Macquarie raised Rio Tinto’s price target to AUD186 from AUD183 and kept an Outperform rating, citing aluminum strength, higher Oyu Tolgoi recoveries, and potential support from a delayed Simandou ramp-up. The firm lifted 2026 EPS estimates by 3%, though first-quarter 2026 results were pressured by cyclones and iron ore sales missed expectations. Rio Tinto also highlighted a 5.05% dividend yield and 35 consecutive years of dividend payments, while Goldman Sachs recently downgraded the stock to Neutral on cost pressures.

Analysis

RIO is entering a classic resource-cycle bifurcation: volume noise is temporary, but pricing power is being quietly rebuilt. The key second-order effect is that cyclone-related supply disruption plus a delayed Simandou ramp tightens the iron ore market just enough to protect margins without requiring a full demand rebound, which is why the stock can stay elevated even after an operational miss. At the same time, stronger aluminum pricing is more levered than the market likely models because it improves the quality of earnings versus iron ore, where cost inflation and weather volatility can whipsaw near-term prints. The more interesting upside catalyst sits in capital allocation, not production. The lithium financing and electrification partnership signal Rio is trying to de-risk the long-duration transition narrative, which can support multiple expansion if investors start valuing the company as a cash compounder with embedded energy-transition optionality rather than a pure iron ore proxy. That matters because the market has been rewarding names with visible reinvestment pathways, even when near-term EBITDA is only modestly ahead of consensus. The main risk is that the rally has already priced in too much good news: the stock’s strong run and proximity to highs leave little room for another earnings miss or cost surprise. If iron ore C1 costs drift higher and aluminum premiums normalize, the market could de-rate the name quickly over the next 1–3 months despite the dividend support. Goldman’s downgrade is a useful tell that the consensus is now more sensitive to margin compression than to asset-quality stories, so upside likely needs either a clean cost print or a fresh commodity tailwind.
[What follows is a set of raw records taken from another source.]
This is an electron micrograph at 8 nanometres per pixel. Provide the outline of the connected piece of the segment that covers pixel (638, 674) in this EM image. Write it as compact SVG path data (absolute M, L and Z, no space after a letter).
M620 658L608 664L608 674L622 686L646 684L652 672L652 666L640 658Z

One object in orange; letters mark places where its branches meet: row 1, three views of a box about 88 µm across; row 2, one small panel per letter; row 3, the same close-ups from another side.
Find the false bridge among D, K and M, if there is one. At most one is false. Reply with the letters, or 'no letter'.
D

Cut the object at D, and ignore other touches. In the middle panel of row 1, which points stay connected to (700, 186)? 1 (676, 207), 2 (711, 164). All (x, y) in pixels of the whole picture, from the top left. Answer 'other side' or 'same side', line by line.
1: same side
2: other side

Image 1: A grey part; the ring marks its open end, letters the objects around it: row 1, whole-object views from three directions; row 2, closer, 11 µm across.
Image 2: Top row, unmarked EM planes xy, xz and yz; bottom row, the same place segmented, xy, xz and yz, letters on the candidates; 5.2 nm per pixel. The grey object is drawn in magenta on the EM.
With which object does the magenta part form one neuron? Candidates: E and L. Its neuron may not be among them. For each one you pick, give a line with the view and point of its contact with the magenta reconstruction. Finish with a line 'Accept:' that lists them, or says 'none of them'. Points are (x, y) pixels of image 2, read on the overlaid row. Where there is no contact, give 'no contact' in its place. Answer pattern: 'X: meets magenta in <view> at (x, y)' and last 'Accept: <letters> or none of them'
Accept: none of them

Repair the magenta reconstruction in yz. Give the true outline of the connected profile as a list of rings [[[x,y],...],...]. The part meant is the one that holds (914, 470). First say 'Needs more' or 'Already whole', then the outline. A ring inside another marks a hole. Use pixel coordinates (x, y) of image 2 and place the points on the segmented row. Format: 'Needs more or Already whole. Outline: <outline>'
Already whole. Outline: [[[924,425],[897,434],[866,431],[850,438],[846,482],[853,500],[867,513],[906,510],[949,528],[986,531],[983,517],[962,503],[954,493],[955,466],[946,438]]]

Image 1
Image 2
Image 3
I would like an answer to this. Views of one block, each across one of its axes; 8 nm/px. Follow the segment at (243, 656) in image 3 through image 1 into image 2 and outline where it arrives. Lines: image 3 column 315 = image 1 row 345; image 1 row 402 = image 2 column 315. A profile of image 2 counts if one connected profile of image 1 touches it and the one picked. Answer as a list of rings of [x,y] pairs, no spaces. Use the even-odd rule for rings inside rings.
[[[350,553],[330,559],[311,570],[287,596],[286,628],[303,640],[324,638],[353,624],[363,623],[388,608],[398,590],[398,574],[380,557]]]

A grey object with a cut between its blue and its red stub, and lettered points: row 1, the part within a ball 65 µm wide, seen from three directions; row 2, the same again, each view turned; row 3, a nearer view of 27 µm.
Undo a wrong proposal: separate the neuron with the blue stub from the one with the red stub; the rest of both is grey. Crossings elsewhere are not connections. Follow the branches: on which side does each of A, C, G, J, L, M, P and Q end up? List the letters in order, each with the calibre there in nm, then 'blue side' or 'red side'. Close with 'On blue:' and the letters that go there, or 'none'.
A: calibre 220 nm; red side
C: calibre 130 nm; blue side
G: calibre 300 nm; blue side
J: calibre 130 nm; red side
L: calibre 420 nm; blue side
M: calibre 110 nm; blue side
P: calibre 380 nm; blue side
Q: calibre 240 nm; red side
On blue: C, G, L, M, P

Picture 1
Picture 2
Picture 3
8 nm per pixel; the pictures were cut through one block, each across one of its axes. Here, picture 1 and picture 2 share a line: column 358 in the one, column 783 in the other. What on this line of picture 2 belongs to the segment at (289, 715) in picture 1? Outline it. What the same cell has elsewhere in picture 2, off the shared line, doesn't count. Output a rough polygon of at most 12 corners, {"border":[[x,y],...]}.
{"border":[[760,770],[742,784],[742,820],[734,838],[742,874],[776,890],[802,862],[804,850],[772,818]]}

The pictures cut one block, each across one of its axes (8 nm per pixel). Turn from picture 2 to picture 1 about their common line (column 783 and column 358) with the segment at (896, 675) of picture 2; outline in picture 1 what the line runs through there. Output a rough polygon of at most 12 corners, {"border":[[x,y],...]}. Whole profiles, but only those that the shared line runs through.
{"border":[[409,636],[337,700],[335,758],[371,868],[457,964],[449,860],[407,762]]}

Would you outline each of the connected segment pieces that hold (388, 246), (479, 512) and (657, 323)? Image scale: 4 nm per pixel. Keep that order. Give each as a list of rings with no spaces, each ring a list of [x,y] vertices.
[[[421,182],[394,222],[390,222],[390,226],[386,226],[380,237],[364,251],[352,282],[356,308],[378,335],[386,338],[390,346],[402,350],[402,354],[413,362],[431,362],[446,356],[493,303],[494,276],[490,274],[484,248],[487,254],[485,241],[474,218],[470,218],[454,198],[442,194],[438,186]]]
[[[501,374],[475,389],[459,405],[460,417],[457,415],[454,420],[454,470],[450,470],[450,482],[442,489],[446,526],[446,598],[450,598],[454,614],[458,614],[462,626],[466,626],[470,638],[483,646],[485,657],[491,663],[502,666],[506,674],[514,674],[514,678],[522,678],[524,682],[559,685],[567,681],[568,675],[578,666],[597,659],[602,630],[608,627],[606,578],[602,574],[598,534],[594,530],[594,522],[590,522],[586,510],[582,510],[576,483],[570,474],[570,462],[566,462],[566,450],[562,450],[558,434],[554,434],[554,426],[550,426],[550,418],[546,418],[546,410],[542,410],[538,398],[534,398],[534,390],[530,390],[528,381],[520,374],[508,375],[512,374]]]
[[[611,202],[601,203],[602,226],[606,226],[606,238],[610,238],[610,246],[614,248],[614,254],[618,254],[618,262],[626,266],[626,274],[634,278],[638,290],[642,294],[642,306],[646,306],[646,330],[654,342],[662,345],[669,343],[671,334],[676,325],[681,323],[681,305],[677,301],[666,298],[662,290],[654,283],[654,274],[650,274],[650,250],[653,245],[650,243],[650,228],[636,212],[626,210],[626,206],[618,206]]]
The contrarian view is that the market may be underestimating the duration of supply tightness in iron ore if Simandou remains delayed longer than expected. That would make the current setup less about a single-quarter earnings beat and more about a multi-quarter floor under pricing, especially if Chinese demand stabilizes into year-end. In that scenario, Rio remains a high-quality cash yield vehicle, but the more asymmetric trade may actually be in peers with greater iron ore beta and weaker balance sheets.